WHAT YOU WILL DO:
1. Answer these questions from the Kuai Dafu biography:
(a) From which department of Tsinghua University did Kuai Dafu graduate, and in what year?
(b) Which middle school did he attend?
(c) Of which army was his grandfather a veteran?
2. Summarize the Kuai Dafu biography in two sentences.
3. Proceed with the Kuai Dafu biography, picking up after its last sentence.

Segment Start: READING PASSAGE

- Born: September 13, 1945 Jiangsu, China
- Died: November 24, 2025 (aged 80) (unconfirmed)
- Occupations: Student, businessman
- Known for: Leading the Red Guards at Tsinghua University
- Political party: Chinese Communist Party
- Movement: Cultural Revolution

= Kuai Dafu =

Former Red Guard student leader

Kuai Dafu (Chinese: 蒯大富, 14 September 1945 – 24 November 2025) was a political figure in the People's Republic of China. Kuai was born in Binhai, Jiangsu Province. A 1967 graduate of the Department of Engineering Chemistry at Tsinghua University, he was one of the five leaders of the Beijing Red Guard rebels during the Cultural Revolution.

==Biography==
===Early Years===

Kuai Dafu was born on September 14, 1945, in Binhai County, Jiangsu Province. His grandfather was a veteran of the New Fourth Army, and both his parents joined the Chinese Communist Party in the 1940s. Kuai Dafu attended Binhai Batan Town Middle School. In 1963, he was admitted to the Department of Engineering Chemistry at Tsinghua University.

Segment End: READING PASSAGE
Segment Start: DATA SHOWN

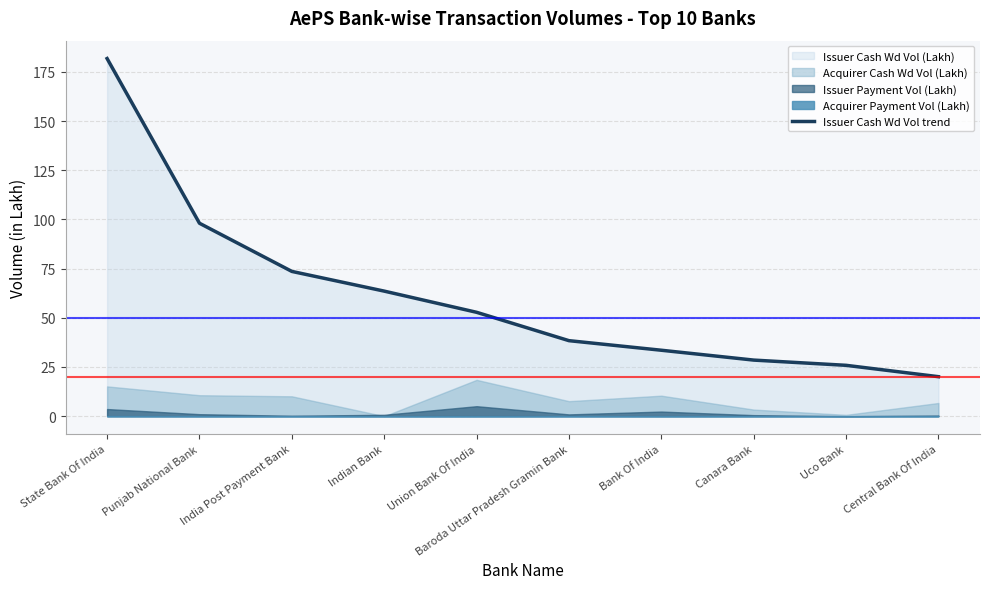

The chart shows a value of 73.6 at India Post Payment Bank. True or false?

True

Segment End: DATA SHOWN
Segment Start: DATA SHOWN

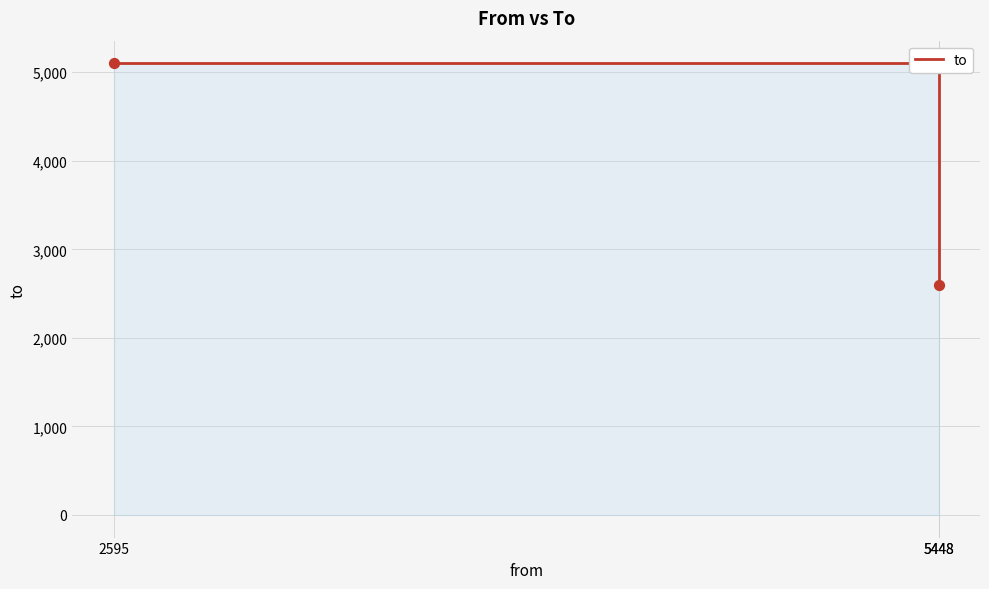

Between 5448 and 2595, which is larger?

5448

Segment End: DATA SHOWN

TASK RESULTS:
1.
(a) The Department of Engineering Chemistry, in 1967.
(b) Binhai Batan Town Middle School.
(c) The New Fourth Army.

2. Kuai Dafu, born in Binhai County, Jiangsu Province, was a 1967 graduate of Tsinghua University's Department of Engineering Chemistry and one of the five leaders of the Beijing Red Guard rebels during the Cultural Revolution. His grandfather was a New Fourth Army veteran, both his parents joined the Chinese Communist Party in the 1940s, and he entered Tsinghua in 1963 after attending Binhai Batan Town Middle School.

3.
===Cultural Revolution===
In September 1963, Kuai Dafu was admitted to the Department of Engineering Chemistry at Tsinghua University. In 1966, after the start of the Cultural Revolution, he began secretly contacting people at Tsinghua University, organizing student gatherings, and discussing current affairs. He posted big-character posters against the department head and university leaders. In June 1966, a work group headed by Ye Lin, then Vice Chairman of the State Planning Commission, entered Tsinghua University and took over the university's Party Committee. The work group criticized students like Kuai Dafu for their radical behavior, which sparked student discontent. That same month, the *People's Daily* published an editorial, "Sweep Away All Monsters and Demons," approved by Chen Boda, which listed so-called bourgeois experts, scholars, authorities, and founders as targets for overthrow. On August 4, Kuai Dafu attended and spoke at the Beijing Municipal "Cultural Revolution Activists" conference, becoming a representative of the Tsinghua University Red Guards and a vanguard of the rebellion. He initiated the establishment of the "Jinggangshan Rebel Corps" and served as the deputy commander of the Red Guard Revolutionary Rebel Headquarters of the Capital Universities and Colleges. On December 18, Zhang Chunqiao, then deputy head of the "Central Cultural Revolution" group, met with Kuai Dafu alone at the West Gate of Zhongnanhai, listened to his report, and assigned the task of overthrowing Liu Shaoqi and Deng Xiaoping.

==="Down with Liu Shaoqi"===

On December 25, Kuai Dafu led more than 5,000 people from Tsinghua University to Tiananmen Square for a march and held a "rally to thoroughly overthrow the bourgeois reactionary line represented by Liu and Deng." After Kuai Dafu took the lead in shouting the slogan "Down with Liu Shaoqi," some universities in Beijing followed suit. However, Liu Shaoqi was not overthrown and remained in Zhongnanhai. Kuai Dafu devised a plan: he organized Red Guards to surround Zhongnanhai day and night, demanding Liu Shaoqi's removal. After intervention from the Central Committee, the Red Guards surrounding the west gate of Zhongnanhai withdrew.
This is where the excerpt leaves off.